Per fermare il “Caimano” alleanza ampia di centrosinistra

I Verdi spiegano il percorso politico che verrà affrontato nel corso dei prossimi mesi in vista delle Elezioni Politiche del 2017.
conferenza stampa Camera

“Ci sono le elezioni, i Verdi devono fare una scelta. Abbiamo costruito un pacchetto di proposte che sottoponiamo all’attenzione del centrosinistra e del Pd. Su questi temi vogliamo una risposta”. Lo dice Angelo Bonelli, coordinatore dei Verdi, in conferenza stampa alla Camera insieme ai co-coordinatori Luna Zanella e Gianluca Carrabs. “Nel 1996 siamo stati tra i fondatori dell’Ulivo , i Verdi, anche come tradizione europea, hanno sempre usato lo strumento dell’alleanza per cambiare il Paese e la nostra presenza in Parlamento ha cambiato il Paese ” precisa Bonelli che spiega: “Abbiamo deciso di avviare un referendum tra gli iscritti sottoponendo loro queste proposte per capire se il percorso del confronto programmatico su questi punti per costruire un nuovo centrosinistra sia condiviso”.

Il referendum avverrà online il 4-5-6 di dicembre, i risultati arriveranno a partire dalle 24 ore successive. Si tratta di una  consultazione aperta a tutto il panorama ambientalista. “Vedremo su questi punti che tipo di risposte ci saranno, ma no al furore ideologico contro Pd, tema confronto programmatico è essenziale per fare politica”, spiega Luana Zanella. Altro passaggio “fondamentale- aggiunge- sarà il 16 dicembre, abbiamo convocato una convention ecologista, verde, civica, su base programmatica, alla quale chiamiamo Palo Gentiloni e il governo a confrontarsi, lo chiediamo ai ministri oltre che al Pd e a Pisapia che ci sarà. Dovranno dire cosa ritengono di fare rispetto a quei punti”

Si lavora per costruire un progetto importante, infatti Zanella prosegue:  “stiamo lavorando e cooperando con Giuliano Pisapia per costruire un’aggregazione civica, ecologista, progressista, ma con una forte connotazione, che guardi al civisimo, alle battaglie ecologiste e dei diritti. Da questo punto di vista speriamo si possa costruire un’ampia aggregazione per una lista elettorale che rappresenti un’alternativa per il Paese”.

Il fatto è che “si profila il ritorno indicato da Nanni Moretti nel ‘Caimano‘ però non vogliamo un deja vu di 10 anni fa, ma contribuire a dare un cambiamento di rotta- segnala Bonelli- Se il Pd decide di cambiare rotta sulle politiche ambientali fatte sino a oggi valuteremo insieme ai nostri iscritti”.

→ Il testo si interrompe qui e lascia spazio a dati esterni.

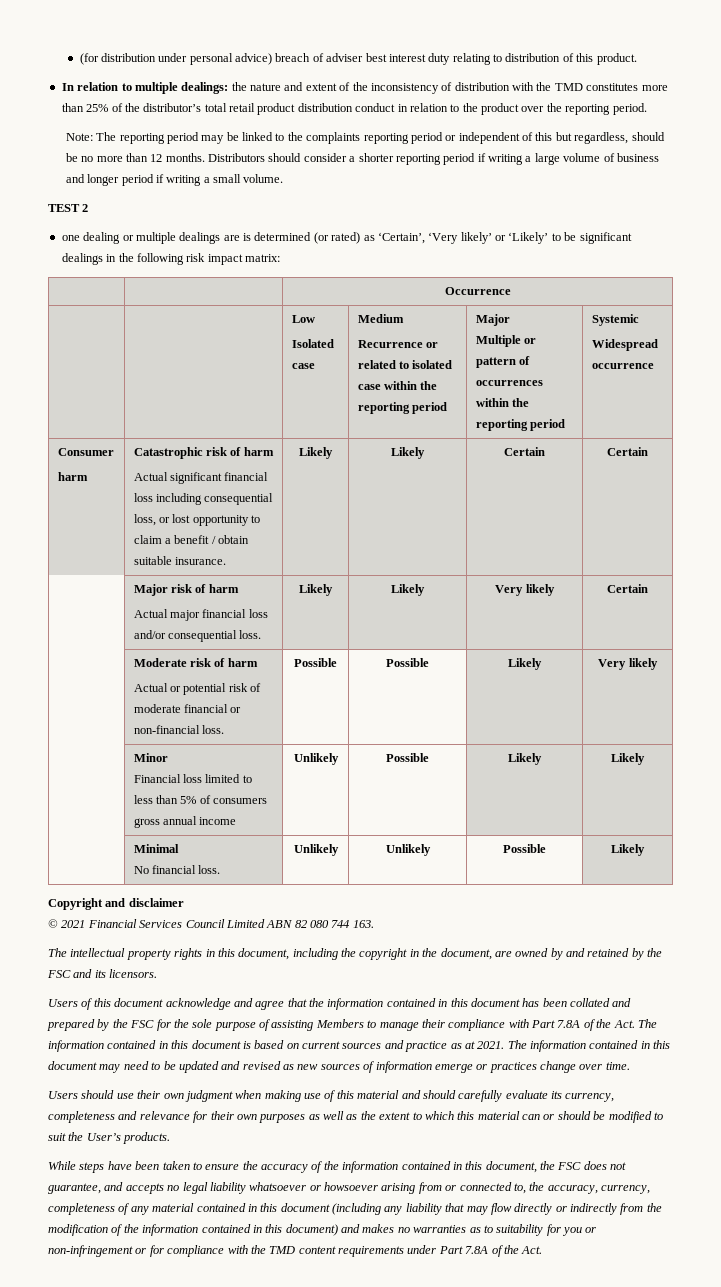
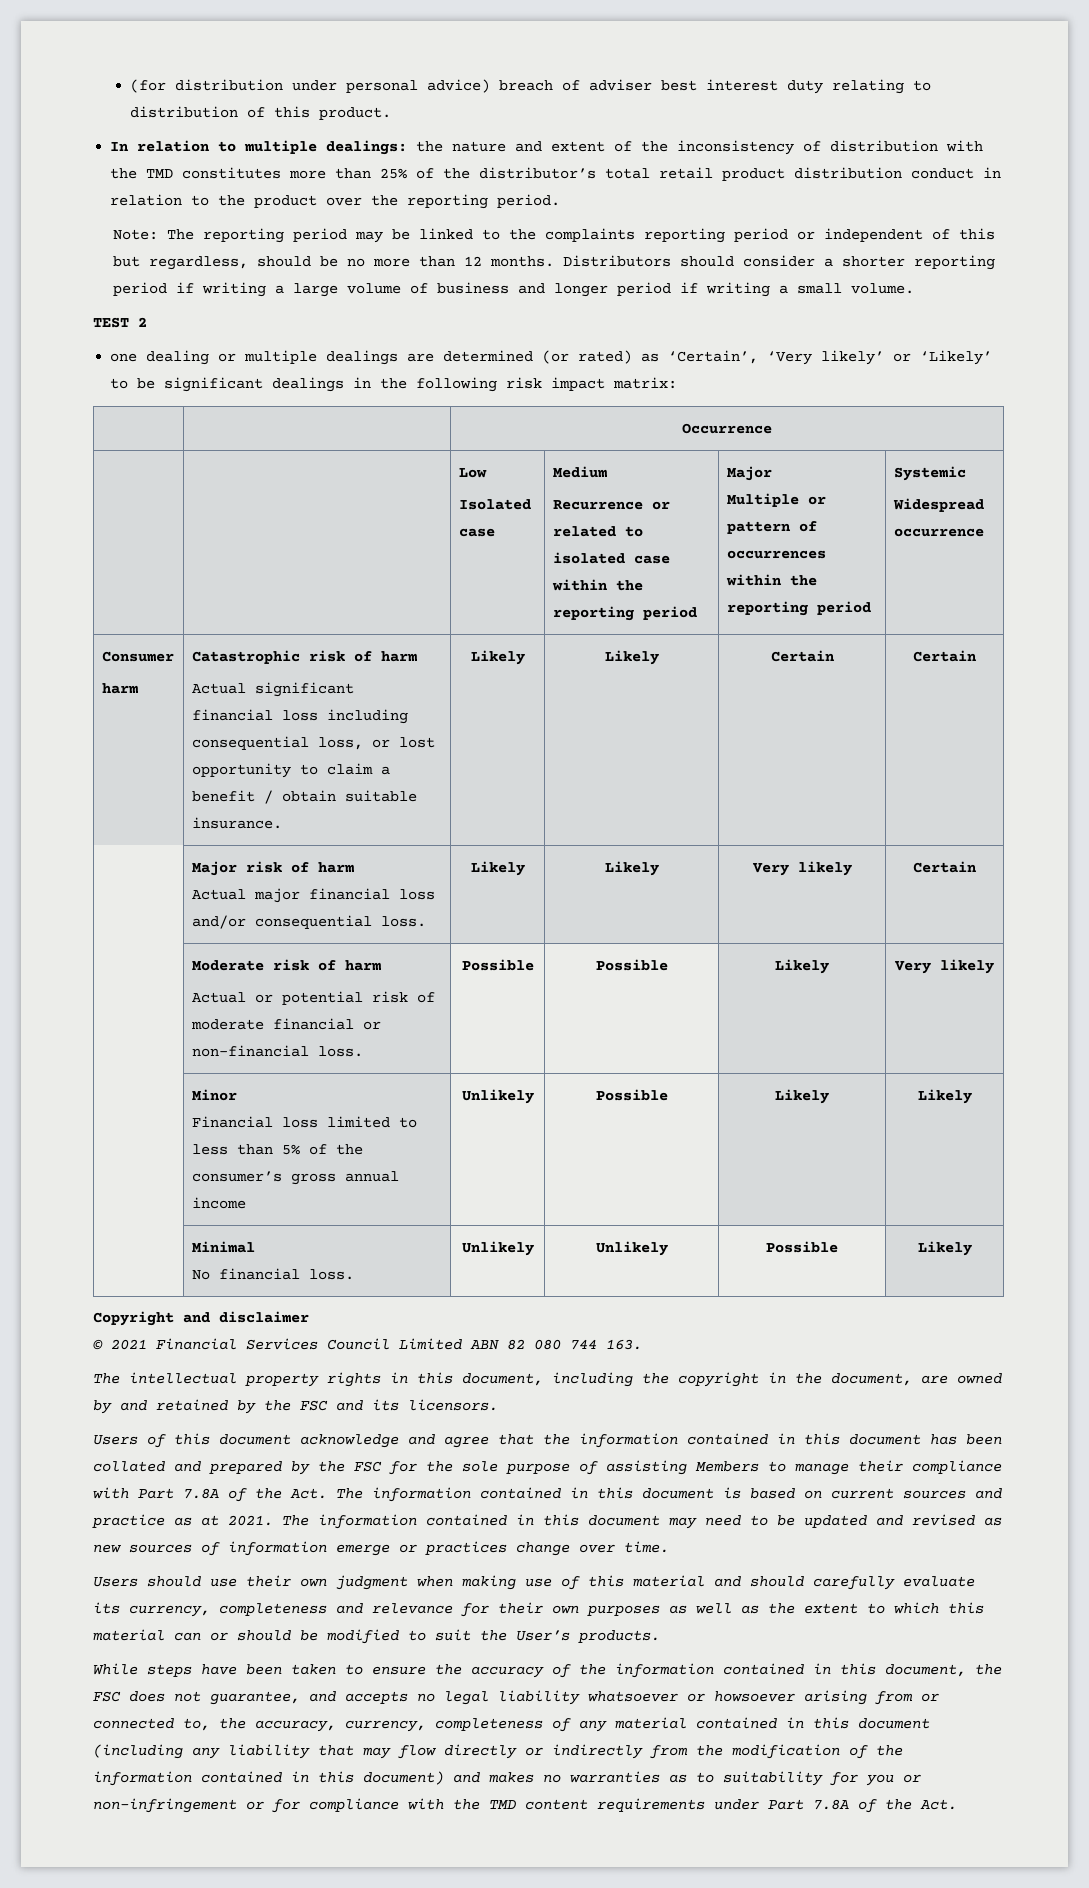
[243,233,251,241] is -> (435, 357) none
[213,798,268,804] consumers -> [335,1144,363,1155] [191,1171,282,1182] the consumer’s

Tra i temi  principali affrontati ci sono quindi “le alleanze possibili che possono essere prese in considerazione”, dettaglia il coordinatore dei Verdi, “abbiamo deciso di avviare un confronto programmatico per la costruzione di un nuovo centrosinistra ma sulla base di alcuni punti precisi” in quanto “riteniamo assolutamente importante che i temi e i contenuti ecologisti tornino in Parlamento perché i Verdi dal 2008 non ci sono più e la loro assenza si è fatta molto sentire, drammaticamente negativamente per molti provvedimenti che sono stati presi”.

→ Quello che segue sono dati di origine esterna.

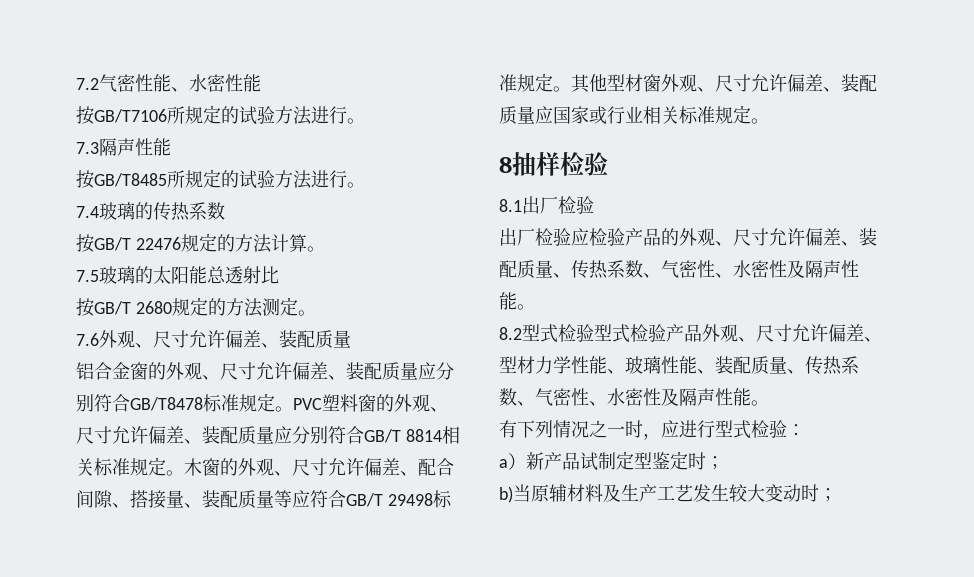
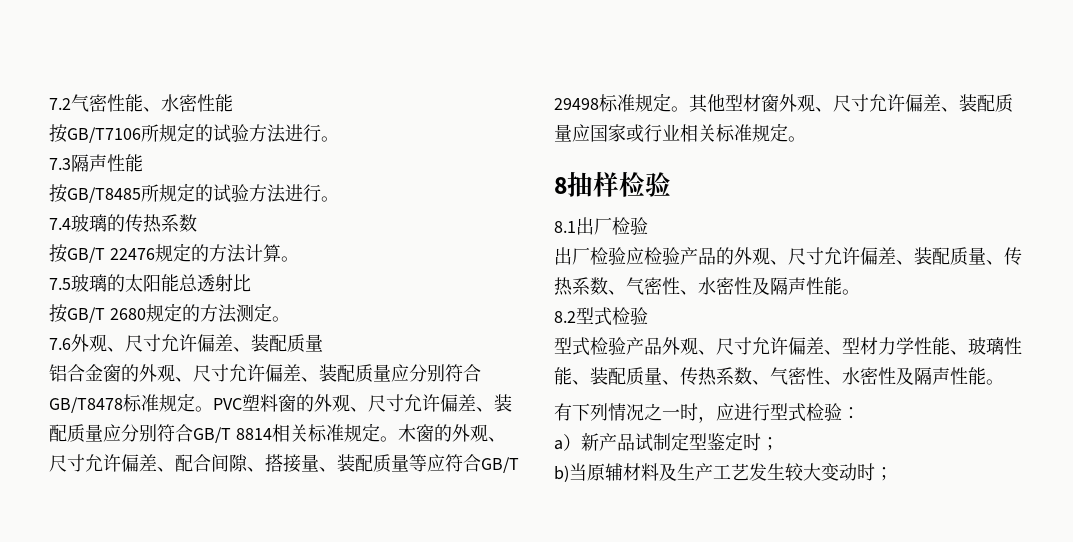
(594, 333) none -> (648, 316) //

Gianluca Carrabs ha elencato i punti essenziali per avviare un confronto. “è urgente avere una legge sul consumo del suolo prima della fine della legislatura e al contempo approvare la legge sullo ius soli e sul testamento biologico. Il governo dovrebbe inoltre sottoscrivere il trattato di non proliferazione delle armi nucleari, già firmato in sede Onu da 40 stati”.

“C’è poi da affrontare e risolvere la questione del Ceta (il trattato di libero scambio tra Canada e Ue) che pone il problema irrisolto di un’aggressione forte al mercato del Made in Italy. Il tema delle energie rinnovabili e della politica energetica resta un punto fermo sul quale lavorare”.

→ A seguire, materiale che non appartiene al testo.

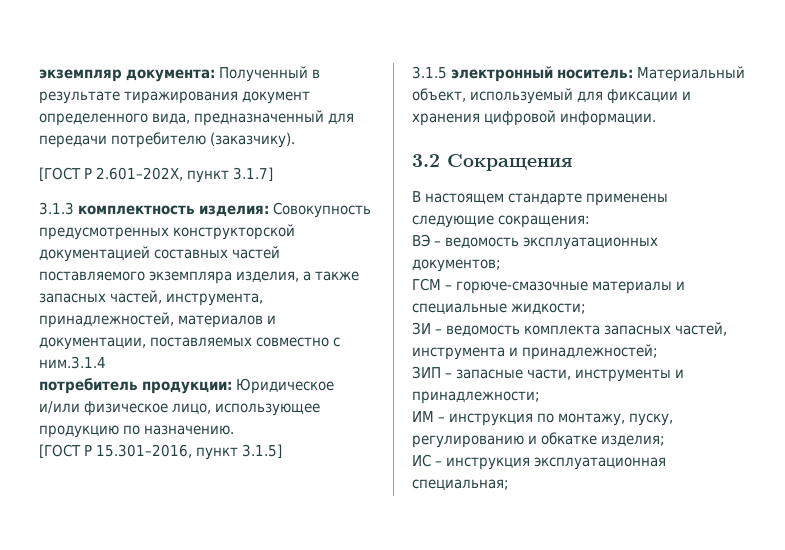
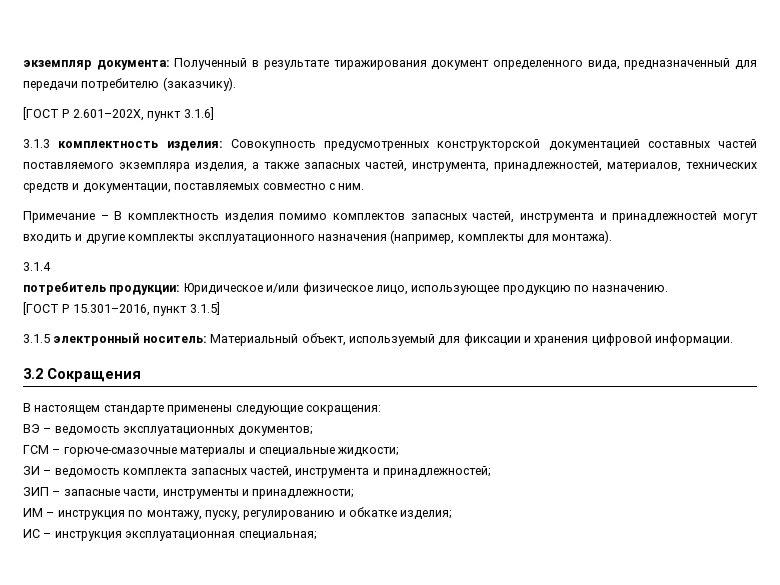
[233,167,273,181] 3.1.7] -> [183,107,214,120] 3.1.6]
[178,315,263,328] материалов -> [607,162,757,172] [23,183,69,193] материалов, технических средств
[39,356,106,369] ним.3.1.4 -> [338,183,365,190] [23,211,758,223] [23,230,613,244] [23,262,51,271] ним. // Примечание – В комплектность изделия помимо комплектов запасных частей, инструмента и принадлежностей могут входить и другие комплекты эксплуатационного назначения (например, комплекты для монтажа). // 3.1.4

Certo, “abbiamo dato un giudizio negativo sulle politiche ambientali espresse sino a oggi dagli ultimi governi e dal Partito democratico, pensiamo al referendum sulle trivelle, allo Sblocca Italia, ai vari decreti salva-Ilva- spiegano i coordinatori dei Verdi – Ci sono stati anche alcuni provvedimenti importanti e positivi, come la legge sugli Ecoraeati o la posizione di Martina sul Glifosato dopo la brutta presa di posizione dei Paesi europei che ne ha prorogato uso, o il rigore sull’abusivismo che ha portato all’archiviazione del ddl Falanga o bocciando alcune leggi regionali”, ribadendo comunque “l’urgenza avere una legge sul consumo di suolo già in questa legislatura, la necessità di avere una legge sul testamento biologico e Ius Soli”.